Ao mesmo tempo, reconheceu sua paixão pela bola e tinha as fotos porque sempre quis estar nesses estádios. Essa contradição confirma um estudo conduzido pela Vocativ que mostra que, além de temas religiosos, os sites islamistas são permeados por comentários sobre outro assunto: o futebol.

Propaganda. Os vídeos do EI também expõem essa contradição, ao usar o esporte para atrair combatentes estrangeiros. Num dos materiais de recrutamento, o grupo usa o português Celso Rodrigues da Costa, que chegou a fazer testes no Arsenal, mas nunca foi aprovado. Filho de família de Guiné-Bissau, ele foi para a Síria e adotou o nome de Abu Isa Andaluzi.

No vídeo, o português é comparado ao francês Lassana Diarra e o grupo usa seu passado para mostrar o “caminho correto de um homem”. “Ele jogou pelo Arsenal e deixou o futebol, dinheiro e estilo de vida europeu para seguir o caminho de Alá.”

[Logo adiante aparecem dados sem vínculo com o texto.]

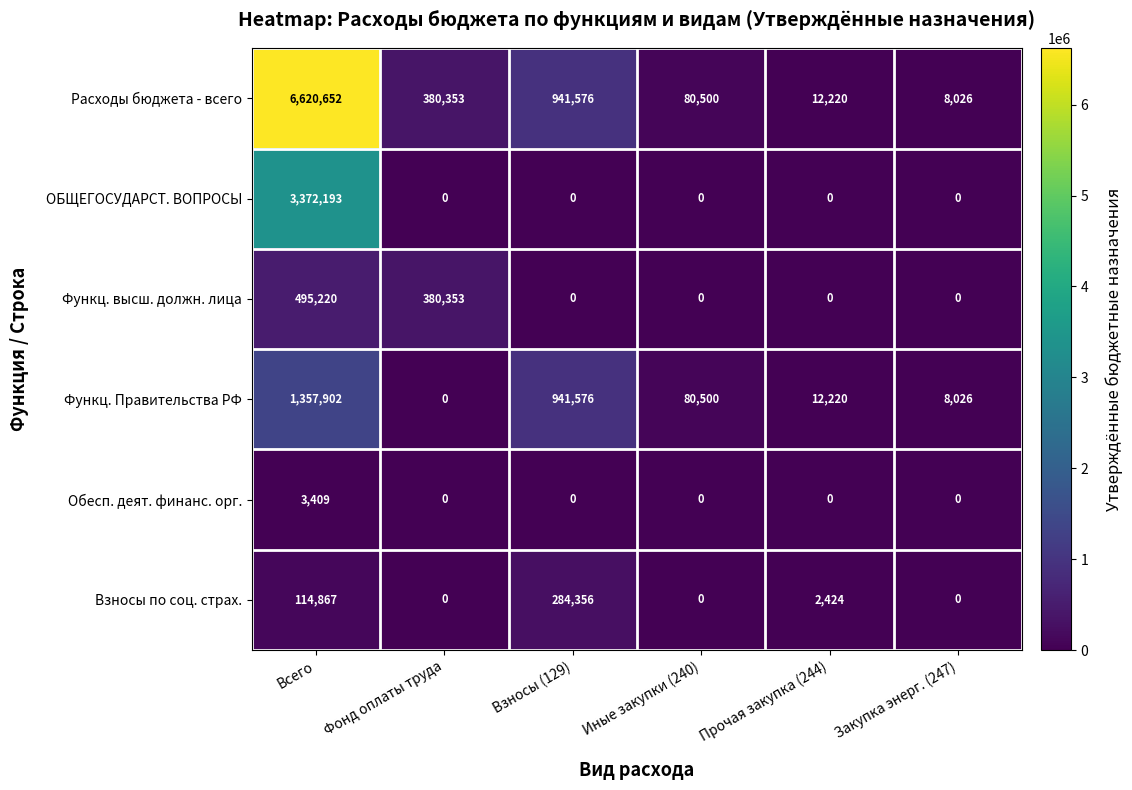

Count the number of data series in this chart.

6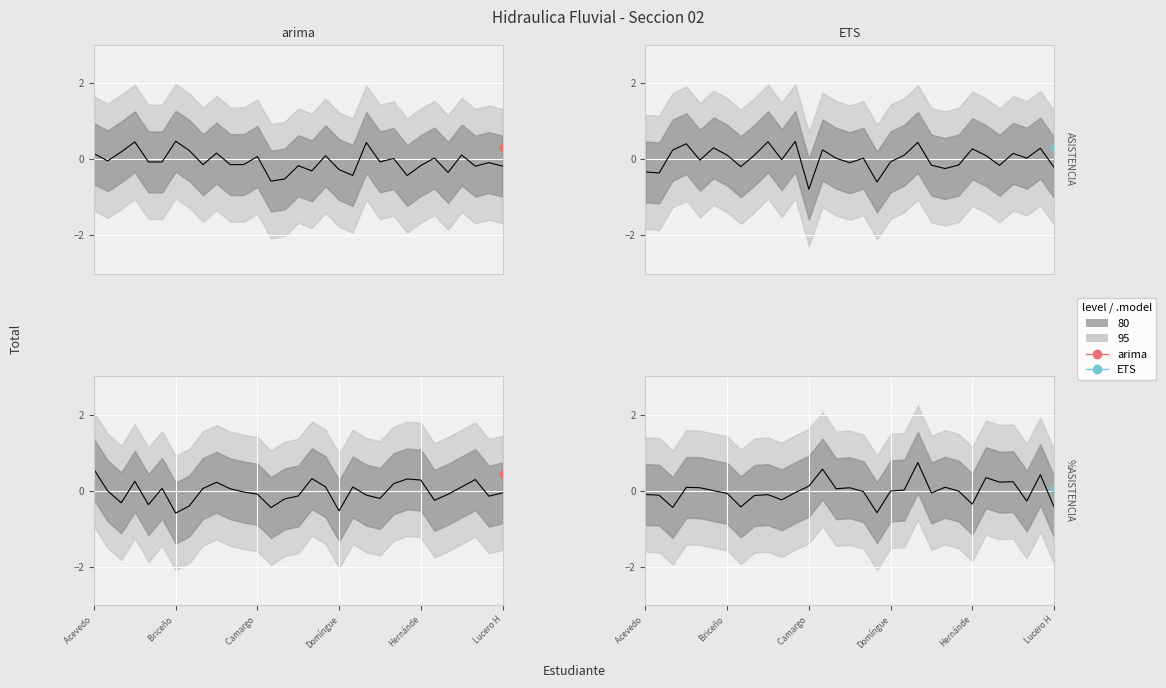

What is the label of the 22nd point from the right?

9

Outro nome usado na propaganda é de Burak Karan, um turco-alemão com chances reais de ter sucesso, mas que optou por lutar na Síria e, em 2013, e foi morto num confronto. Seu nome, desde então, é usado pelos recrutadores.

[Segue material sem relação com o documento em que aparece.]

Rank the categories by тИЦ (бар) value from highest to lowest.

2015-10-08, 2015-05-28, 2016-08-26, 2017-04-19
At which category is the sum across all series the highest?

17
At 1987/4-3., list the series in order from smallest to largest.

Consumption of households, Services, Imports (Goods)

Em meio às contradições estão também gafes. Logo depois dos ataques em Paris pelo EI, o grupo autorizou que cafés em suas cidades mostrassem o clássico entre Barcelona e Real Madrid. Mas no instante em que o jogo ia começar, o juiz pediu um minuto de silêncio pelas vítimas dos atentados. Rapidamente, a milícia invadiu os locais exigindo que as TV fossem desligadas.